FIG. 5 describes the external configuration of a portable hand holdable computing device with a co-packaged optical transceiver. [0045]
FIG. 6 shows the internal configuration of a co-packaged optical transceiver. [0046]
FIG. 7 illustrates the internal configuration of a portable hand holdable computing device with a removably connectable optical transceiver. [0047]
FIG. 8 illustrates the internal configuration of a removably connectable optical transceiver. [0048]
FIG. 9 shows the internal configuration of an electromagnetic receiver. [0049]
FIG. 10 shows the internal configuration of an electromagnetic transmitter. [0050]
FIG. 11 shows a tightly collimated optical signal originating from the portable hand holdable computing device with a co-packaged optical transceiver. [0051]
FIG. 12 shows a loosely collimated optical signal originated from the portable hand holdable computing device with a co-packaged optical transceiver. [0052]
FIG. 13 details the optical coupling mechanism for a removable optical transceiver. [0053]

DETAILED DESCRIPTION OF THE INVENTION

The instant invention relates to a hardware system for the provision of a portable hand holdable computing device for line of sight communications. More particularly, the present invention is directed to, and concerned with, the transmission and reception of modulated light which carries voice, data, or both through the atmosphere. The optical communication system consists of internal transmission and reception components which allow optical communications to take place. The optical communication system provides the human user with a means to access and establish duplex communication with remote optical devices. Because high speed data transfer is possible using LASERs and LEDs, the human user is required to aim their optical communication system at a remote optical device for only a short time to transfer large volumes of data. The optical communication system extends increased communication range to the human user than conventional infrared, IrDA, dialup, or low-power radio frequency modems currently in use. [0054]
FIG. 1 illustrates a portable hand holdable computing device in the form of a PDA ([0055] 500). A removably connectable optical transceiver is attached to the PDA (502) to allow line of sight optical communications (504) to take place. The entire device is portable enough to fit in the palm of one's hand (506).

◆ **Data records**
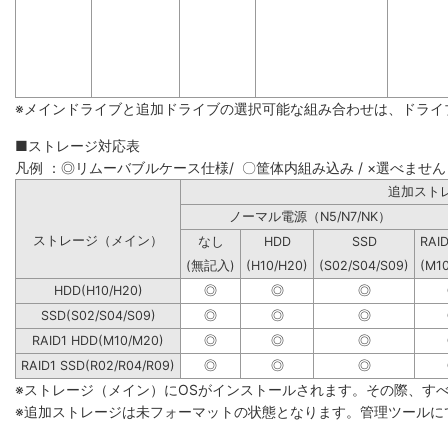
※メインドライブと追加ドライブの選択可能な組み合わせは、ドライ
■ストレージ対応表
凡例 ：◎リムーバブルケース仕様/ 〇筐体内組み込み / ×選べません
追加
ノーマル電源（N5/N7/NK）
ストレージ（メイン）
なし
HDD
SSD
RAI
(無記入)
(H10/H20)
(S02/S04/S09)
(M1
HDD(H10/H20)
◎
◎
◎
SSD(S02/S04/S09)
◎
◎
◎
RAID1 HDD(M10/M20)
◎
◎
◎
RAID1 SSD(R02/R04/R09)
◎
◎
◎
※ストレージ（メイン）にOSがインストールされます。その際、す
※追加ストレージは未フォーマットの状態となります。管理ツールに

◆ **Things to do**
• A. Answer these questions from the patent excerpt:
(i) Which figure shows the internal configuration of an electromagnetic transmitter?
(ii) What does the modulated light carry through the atmosphere?
(iii) In FIG. 1, what form does the portable hand holdable computing device take?
• B. Can you extend the patent excerpt past its final sentence?
You can leave the records aside.

◆ **Task results**
• A.
(i) FIG. 10
(ii) Voice, data, or both
(iii) A PDA

• B.
FIG. 2 illustrates a portable hand holdable computing device in the form of a personal digital assistant, or PDA ([0056] 508). An optical transceiver is co-packaged directly with the PDA (510), allowing line of sight optical communications to occur (512). The entire device is portable enough to fit in the palm of one's hand (514).
FIG. 4 illustrates the general configuration of a system linking a wide area network to an optical personal digital assistant. Data from a wide area network ([0057] 530) is made available to the portable hand holdable computing device through the use of a remote optical transceiver mounted at an elevated vantage point (526) such that it is within line-of-sight distance to an optical PDA system (522). The optical PDA system establishes data communications with the wide area network by transmitting and receiving optical signals to the remote optical device site through the atmosphere between distances of 2 meters and 1000 meters on a particular electromagnetic wavelength between 200 nanometers and 1500 nanometers (524).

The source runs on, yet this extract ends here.